米大手IT企業グーグルが、自社開発の人工知能(AI)「ジェミニ」について、米国防総省の機密業務向けに使用を認めることで同省と合意したことが28日、明らかになった。複数の海外メディアが報じている。この合意には軍事利用が含まれる可能性があるが、米国民の大規模な監視や完全自律型兵器への利用は対象外とされている。
合意の背景と内容
報道によると、今回の合意により、国防総省はグーグルのAIをあらゆる合法的な政府用途に利用できるようになる。

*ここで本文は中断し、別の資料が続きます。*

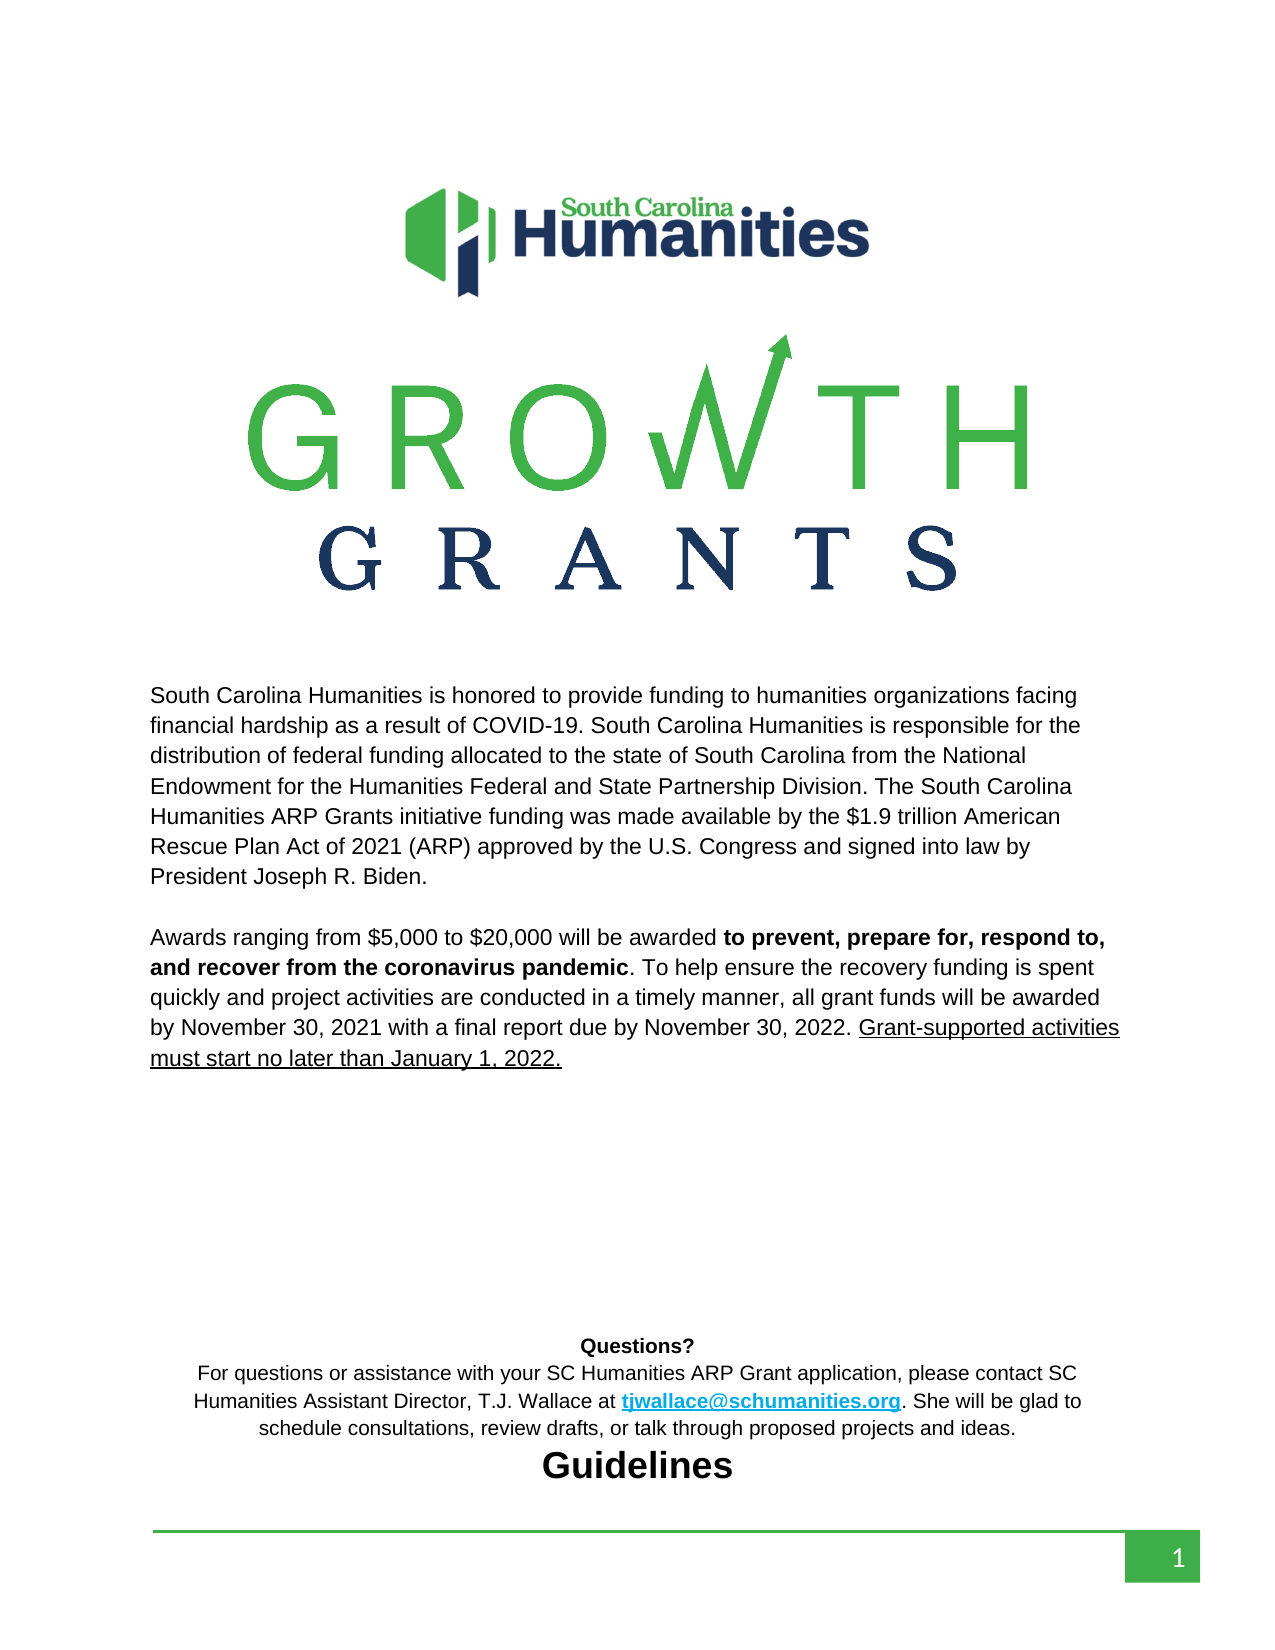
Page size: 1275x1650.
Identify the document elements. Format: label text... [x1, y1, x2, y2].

ただし、合意内容の詳細は公表されていない。国防総省は軍事作戦など機密分野へのAI導入を加速させており、同様の合意を、対話型生成AI「ChatGPT」を開発する米オープンAIや、実業家イーロン・マスク氏率いる米AI企業xAIとも既に結んでいる。
アンソロピックの対応
一方、米軍の機密システムで唯一利用されてきた生成AI「Claude」を開発した米新興企業アンソロピックは、国防総省が求めるAIの軍事利用拡大を拒否。これに対し国防総省は、アンソロピックを米国の安全保障上の脅威となる「サプライチェーンリスク」に指定したと通知した。
この動きは、AIの軍事応用を巡る米国政府とテクノロジー企業間の緊張を浮き彫りにしている。グーグルは以前、軍事目的でのAI利用に慎重な姿勢を示していたが、今回の合意で方針転換したとみられる。